State Rep. Sean Lynn’s legislation tackles Delaware’s criminal fines from multiple angles, eliminating some court fines outright and allowing judges to waive any fine at any time.

One target is the public defender fee, which Office of Defense Services legislative and communications director Jon Offredo says does not actually pay for public defenders. "We don’t want to see the money either, because if people can’t afford an attorney, they can’t afford an attorney," he said.

Offredo added that the attorney fee "sets the wrong tone" by giving low-income clients the impression that public defenders charge for their services.

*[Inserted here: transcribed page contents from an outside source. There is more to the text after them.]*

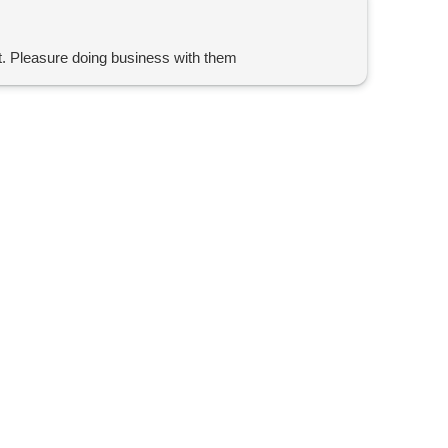
t. Pleasure doing business with them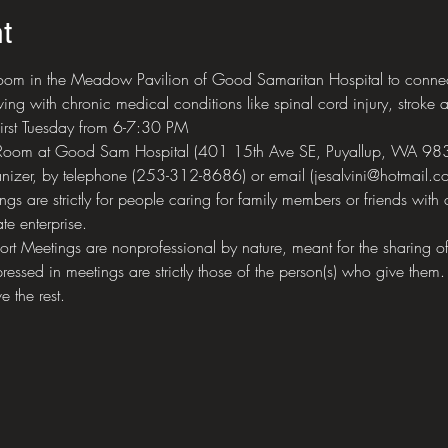
t
om in the Meadow Pavilion of Good Samaritan Hospital to connect 
ing with chronic medical conditions like spinal cord injury, stroke a
first Tuesday from 6-7:30 PM
 Room at Good Sam Hospital (401 15th Ave SE, Puyallup, WA 98
nizer, by telephone (253-312-8686) or email (jesalvini@hotmail.co
 are strictly for people caring for family members or friends with 
te enterprise.
eetings are nonprofessional by nature, meant for the sharing of 
ressed in meetings are strictly those of the person(s) who give them.
e the rest.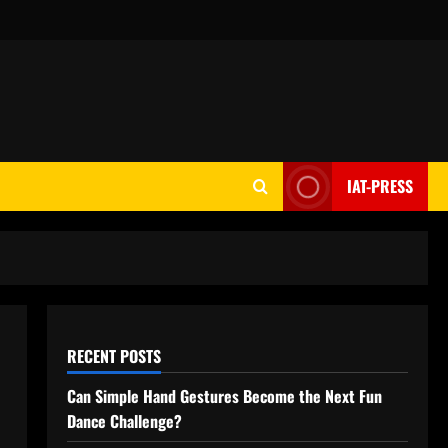
IAT-PRESS
RECENT POSTS
Can Simple Hand Gestures Become the Next Fun
Dance Challenge?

The bill would also restore the drivers' licenses of Delawareans who lost them because they could not pay their court debts. Meryem Dede, an advocate with the Campaign to End Debtors' Prisons, says the bill could help tens of thousands of Delawareans unable to afford basic necessities because of old debts, or hold a job because of a suspended driver’s license get back on track. “The effects we expect from the changes in HB 244, and hopefully future changes, would be more people entering the job market," she said, "and then a lot of people who won’t be in need of social services and who will be able to get back on their feet because they’re not tied down by this system.”

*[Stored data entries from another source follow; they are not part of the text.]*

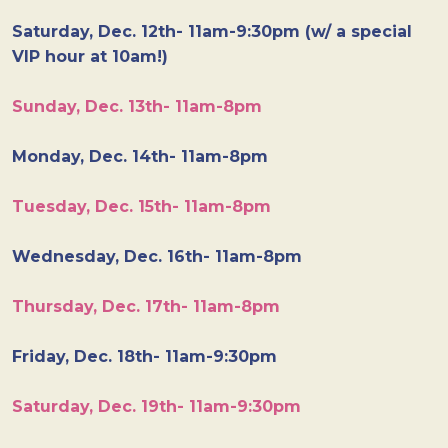
Saturday, Dec. 12th- 11am-9:30pm (w/ a special
VIP hour at 10am!)
Sunday, Dec. 13th- 11am-8pm
Monday, Dec. 14th- 11am-8pm
Tuesday, Dec. 15th- 11am-8pm
Wednesday, Dec. 16th- 11am-8pm
Thursday, Dec. 17th- 11am-8pm
Friday, Dec. 18th- 11am-9:30pm
Saturday, Dec. 19th- 11am-9:30pm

"We can hopefully help people move beyond their worst mistakes and also properly fund the critical services the state offers," Offredo added.

As of 2017, more than 20,000 Delawareans had suspended drivers’ licenses because of unpaid fines. The same year, Delaware courts issued more than 40,000 bench warrants for non-felony offenses, including contempt of court for not paying fines.

The bill was released from committee earlier this month.